Pitching coach Doug Brocail said, “That would be a good pitch count. It all depends on how he looks during the game and how many pitches he has. We’re not going to have him go out there and throw 150 pitches. Hopefully he gets out there and uses his fastball to get early outs and uses his pitches wisely and keeps us in the game.”
Darvish has made five minor league rehab appearances beginning on May 1. Over three starts with Double-A Frisco and two with Triple-A Round Rock, the right-hander yielded four runs (two earned) on nine hits and six walks with 21 strikeouts in 20 innings.
Tigers closer Francisco Rodriguez protected the Tigers’ lead in the ninth inning for what turned out to be a 3-1 victory. In doing so, he notched his league-leading 14th save of the season and the 400th save of his 15-year career. Rodriguez gave up a leadoff double to Freddy Galvis followed by a Maikel Franco single. However, he was able to retire Tommy Joseph on a sacrifice fly, Ryan Howard on a 4-3 ground out, and Carlos Ruiz on a strikeout to end the game.

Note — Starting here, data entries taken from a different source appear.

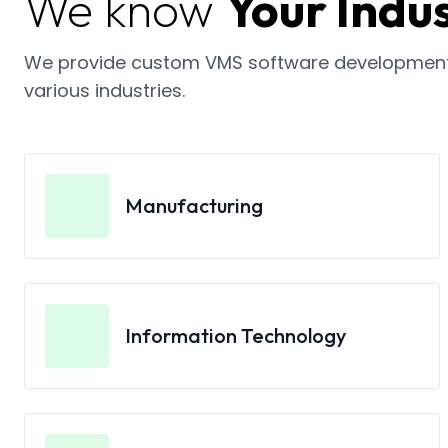
We know
Your Indus
We provide custom VMS software development 
various industries.
Manufacturing
Information Technology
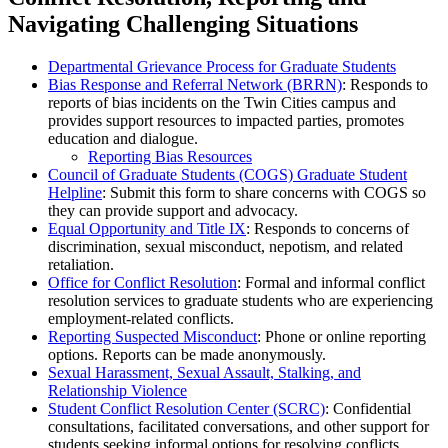
Navigating Challenging Situations
Departmental Grievance Process for Graduate Students
Bias Response and Referral Network (BRRN)
: Responds to
reports of bias incidents on the Twin Cities campus and
provides support resources to impacted parties, promotes
education and dialogue.
Reporting Bias Resources
Council of Graduate Students (COGS) Graduate Student
Helpline
: Submit this form to share concerns with COGS so
they can provide support and advocacy.
Equal Opportunity and Title IX
: Responds to concerns of
discrimination, sexual misconduct, nepotism, and related
retaliation.
Office for Conflict Resolution
: Formal and informal conflict
resolution services to graduate students who are experiencing
employment-related conflicts.
Reporting Suspected Misconduct
: Phone or online reporting
options. Reports can be made anonymously.
Sexual Harassment, Sexual Assault, Stalking, and
Relationship Violence
Student Conflict Resolution Center (SCRC)
: Confidential
consultations, facilitated conversations, and other support for
students seeking informal options for resolving conflicts.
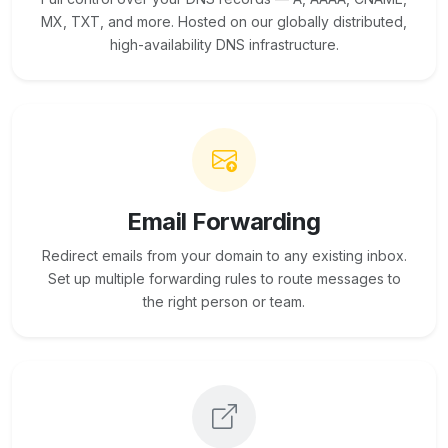
MX, TXT, and more. Hosted on our globally distributed,
high-availability DNS infrastructure.
Email Forwarding
Redirect emails from your domain to any existing inbox.
Set up multiple forwarding rules to route messages to
the right person or team.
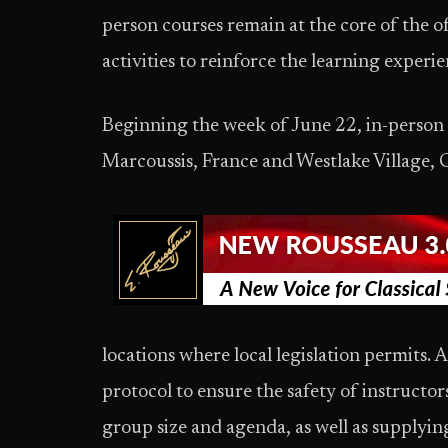
person courses remain at the core of the 
activities to reinforce the learning experi
Beginning the week of June 22, in-person
Marcoussis, France and Westlake Village, C
locations where local legislation permits. Al
protocol to ensure the safety of instructor
group size and agenda, as well as supplyin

Rodriguez is the sixth member of the 400-save club, joining Mariano Rivera (652), Trevor Hoffman (601), Lee Smith (478), John Franco (424), and Billy Wagner (422).
Rodriguez blew a save opportunity on Opening Day, but has gone 14-for-14 since. He carries a 3.57 ERA and a 16/6 K/BB ratio in 17 2/3 innings on the year.
Former major leaguer Jose Canseco will be a guest at the Frisco Rough Riders game against the Springfield Cardinals on June 4. After the game, he’ll participate in a Home Run Derby Challenge in which he takes on local challengers and attempts to break his own world record for the longest softball home run at 622 feet.
Here’s the link to the Roughl Riders schedule, which offers details on the event.
For those who might not know, the Rough Riders are the Rangers’ Double-A affiliate. Springfield is the Cardinals’ Double-A affiliate.
The Mets considered skipping Matt Harvey‘s start against the Nationals on Tuesday, but the right-hander said he wanted to make the start, so the club relented. Harvey has struggled mightily this season, entering the start with a 5.77 ERA and a 43/15 K/BB ratio in 48 1/3 innings.
Harvey was slammed for nine runs (six earned) in 2 2/3 innings in his most recent start against the Nationals last Thursday. He failed to finish the sixth inning in six of nine starts.
Things didn’t get any better for Harvey against the Nationals on Tuesday. He yielded five runs on eight hits — including three home runs — with two walks and a strikeout in five innings. Ryan Zimmerman, Anthony Rendon, and former teammate Daniel Murphy each clubbed homers against him. Meanwhile, Stephen Strasburg continued to dominate.
One wonders, if there isn’t anything physically wrong with Harvey — and there’s reason to suspect there might be, particularly due to a decline across the board in velocity — the Mets might just put him on the disabled list to give him a couple of weeks to clear his head. Harvey was booed by the home crowd last week, and failing to live up to expectations in New York can put a lot of pressure on a person.